I don't think there's a way of identifying how much memory each calculated column in a table  uses during a refresh, so it will have to be a process of elimination - you'll need to add each calculated column individually, refresh and see how the memory usage is affected.

Hi and thank you again, @cpwebb . I've continued working on this and managed to create a view of the table that previously had a query folding issue in SQL Server. Also we have 2 large tables, each containing around 9 million rows, where I've transferred almost all of the calculated columns for these tables into SQL server.
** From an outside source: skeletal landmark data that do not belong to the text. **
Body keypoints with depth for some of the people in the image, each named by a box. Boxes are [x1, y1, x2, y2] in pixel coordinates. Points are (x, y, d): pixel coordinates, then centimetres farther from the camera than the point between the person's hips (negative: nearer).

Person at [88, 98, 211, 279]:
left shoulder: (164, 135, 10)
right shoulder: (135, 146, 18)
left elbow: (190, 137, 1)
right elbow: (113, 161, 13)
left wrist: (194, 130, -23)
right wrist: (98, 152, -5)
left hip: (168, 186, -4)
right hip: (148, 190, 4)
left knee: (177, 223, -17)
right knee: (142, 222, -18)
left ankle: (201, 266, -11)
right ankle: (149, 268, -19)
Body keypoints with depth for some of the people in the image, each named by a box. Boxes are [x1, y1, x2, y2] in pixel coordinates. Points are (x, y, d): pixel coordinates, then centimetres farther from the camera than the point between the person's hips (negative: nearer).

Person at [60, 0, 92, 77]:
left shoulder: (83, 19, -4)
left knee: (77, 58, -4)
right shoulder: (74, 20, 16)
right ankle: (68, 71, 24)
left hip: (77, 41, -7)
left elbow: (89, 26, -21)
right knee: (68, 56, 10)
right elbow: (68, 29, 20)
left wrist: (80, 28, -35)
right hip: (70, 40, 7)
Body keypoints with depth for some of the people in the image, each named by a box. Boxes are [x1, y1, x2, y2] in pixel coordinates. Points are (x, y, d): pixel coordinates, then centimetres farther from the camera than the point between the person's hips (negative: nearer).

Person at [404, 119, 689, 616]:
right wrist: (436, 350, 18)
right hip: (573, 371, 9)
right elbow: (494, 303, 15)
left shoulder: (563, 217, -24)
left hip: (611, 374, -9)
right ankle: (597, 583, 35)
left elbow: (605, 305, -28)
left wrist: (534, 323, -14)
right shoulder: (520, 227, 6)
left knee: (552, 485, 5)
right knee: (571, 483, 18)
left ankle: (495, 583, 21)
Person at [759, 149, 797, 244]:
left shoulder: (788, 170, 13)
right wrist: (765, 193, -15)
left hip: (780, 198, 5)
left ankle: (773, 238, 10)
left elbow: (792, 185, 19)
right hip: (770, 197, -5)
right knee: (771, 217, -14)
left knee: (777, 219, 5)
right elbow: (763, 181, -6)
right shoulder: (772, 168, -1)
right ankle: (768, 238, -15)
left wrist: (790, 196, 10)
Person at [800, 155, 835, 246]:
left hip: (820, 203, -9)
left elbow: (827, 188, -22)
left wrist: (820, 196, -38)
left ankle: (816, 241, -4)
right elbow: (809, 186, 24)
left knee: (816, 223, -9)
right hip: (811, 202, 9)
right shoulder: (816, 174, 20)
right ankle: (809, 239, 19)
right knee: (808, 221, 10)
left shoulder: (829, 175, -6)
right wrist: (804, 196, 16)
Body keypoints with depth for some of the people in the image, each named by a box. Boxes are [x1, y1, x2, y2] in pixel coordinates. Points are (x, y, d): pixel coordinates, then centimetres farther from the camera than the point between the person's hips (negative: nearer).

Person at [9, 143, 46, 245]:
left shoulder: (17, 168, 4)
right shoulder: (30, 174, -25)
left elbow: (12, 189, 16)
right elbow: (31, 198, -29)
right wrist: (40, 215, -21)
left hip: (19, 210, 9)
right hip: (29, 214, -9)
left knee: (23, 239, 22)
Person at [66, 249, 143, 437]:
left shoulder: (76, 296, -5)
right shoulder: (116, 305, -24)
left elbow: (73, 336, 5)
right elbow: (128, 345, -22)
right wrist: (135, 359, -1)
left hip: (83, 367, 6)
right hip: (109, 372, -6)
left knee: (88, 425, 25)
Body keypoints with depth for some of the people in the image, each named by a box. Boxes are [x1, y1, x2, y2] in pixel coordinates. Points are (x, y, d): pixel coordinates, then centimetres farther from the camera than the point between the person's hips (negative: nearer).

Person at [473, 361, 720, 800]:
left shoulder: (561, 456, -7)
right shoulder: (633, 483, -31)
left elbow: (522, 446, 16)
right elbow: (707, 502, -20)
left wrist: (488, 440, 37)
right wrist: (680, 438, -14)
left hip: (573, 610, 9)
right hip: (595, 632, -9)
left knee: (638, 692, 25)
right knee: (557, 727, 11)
Also adjusted the maximum parallelisim in PBI desktop to 3 and 1 before publishing. 

Eventually, the PeakMemory dropped to around 3.4GB-3.6GB, but the refreshes still fail. 

It's quite confusing, as I'm not sure where to look next.

 

Here are some findings from my tests:

1- When I define incremental refresh policy and publish the dataset, the first refresh, which creates the partitions, succeeds (tested multiple times), but subsequent refreshes fails.

2- Without defining an incremental refresh policy, the first refresh fails. 

3- The CPU Time for the 2 large tables is 229000 and 103000. Even the manual refresh in PBI desktop for these 2 tables takes a considerable amount of time to complete.

4- Refreshed each table in SSMS and checked the profiler. We have 2 Fact tables, one with 300K rows and PeakMemory of 1.95GB and the other one with 9 million rows and PeakMemory of 2.9GB. There are 2 other child tables with PeakMemory of 1.7GB and 1.3GB and the remaining tables are around 200 MB. 
5- Any time I publish the semantic model to PBI service, I observe the dictionary size for the ID columns of the 2 large tables is very big and I have to do the defragment, which sometimes works and reduces the size of dictionary and sometimes doesn't work.

 

Additionally, I would like to know if it's possible to refresh the tables sequentially in PBI service? Does defining maximum parallelism (let's say to one) affect the tables, or is it only for the partitions?

I've created a Powershell query in Azure Runbooks to refresh the tables, but defining "maxParallelism" is resulting in an error (perhaps I'm not defining it correctly).

 

Thanks again, your ideas and comments are really really appreciated!